Kim Jong-un is known to be approximately 175 cm tall and weigh around 90 kg due to lack of exercise. It has also been rumored that despite his young age, he suffers from hypertension and diabetic symptoms, and that his health problems so deteriorated in 2008 as to hamper his normal activities. There was also a report in August 2008 that he fell into critical condition following a motorcycle accident. However, more reliable sources say he was not seriously injured. The fact of the matter is that Kim Jong-un's health is not so bad as to endanger his prospects of becoming the successor.

If Kim Jong-il actually appointed his youngest son, Jong-un, to be his successor, Kim has undoubtedly decided that Jong-un's ability to command and lead is more essential for seizing and maintaining power than the mild character of his elder brother, Jong-chol.

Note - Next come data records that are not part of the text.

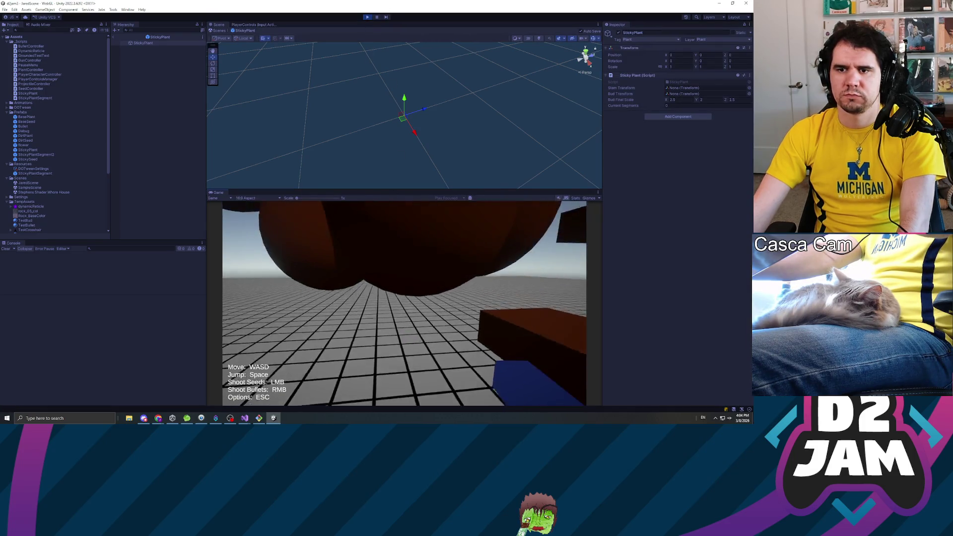
{"action": "left_click", "coordinate": [404, 304]}
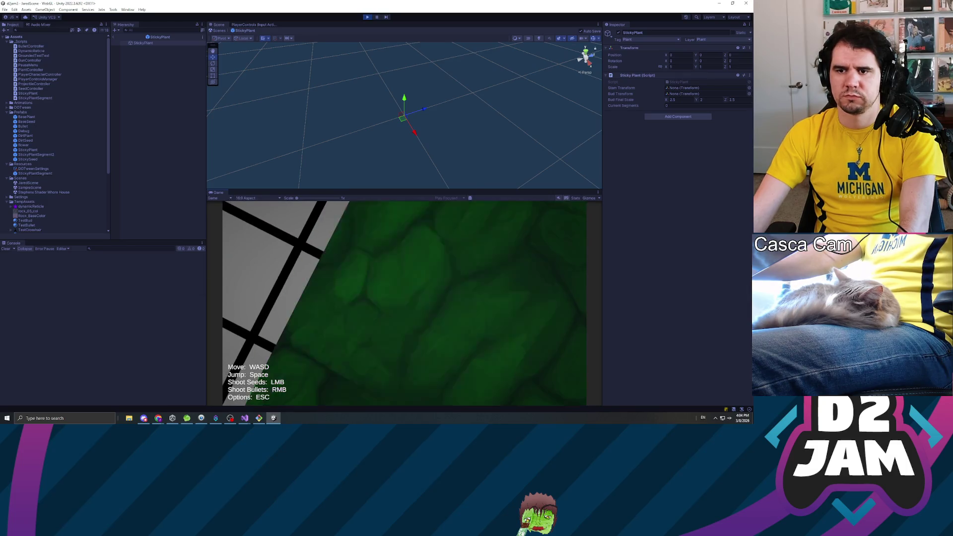
Shoot seeds to grow plants out of the floor and the brown block.
{"action": "mouse_move", "coordinate": [404, 304]}
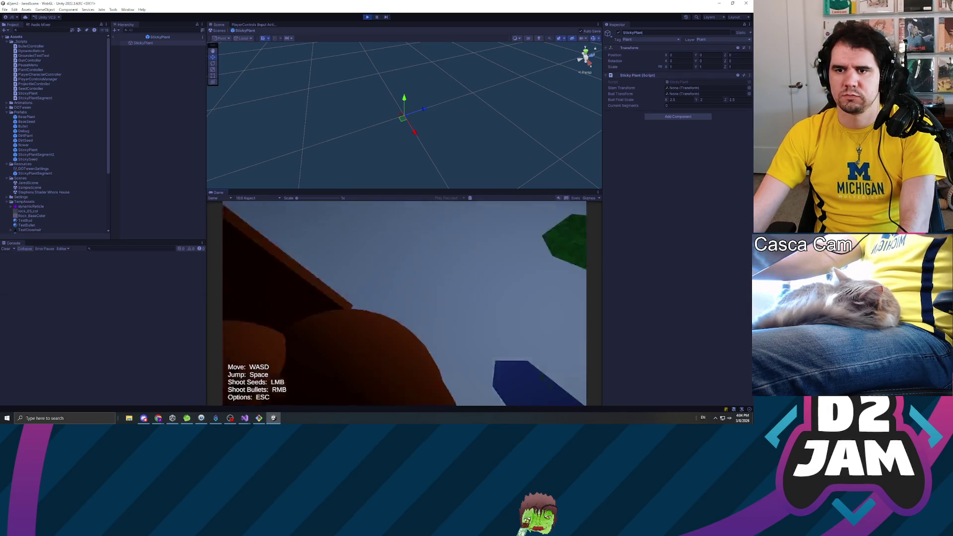
{"action": "left_click", "coordinate": [405, 304]}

Fujimoto quoted Kim Jong-il as having often evaluated Kim Jong-chol negatively as far as leadership is concerned, saying, "He cannot make it because he resembles a girl." Fujimoto argued that Kim Jong-il most favored Kim Jong-un among his sons. Allegedly, Kim Jong-un's face is almost a carbon copy of his father's, and his body shape much resembles that of his father's. Some North Korea analysts have used Fujimoto's testimony as the core basis of their argument that Kim Jong-un is the most likely successor to Kim Jong-il.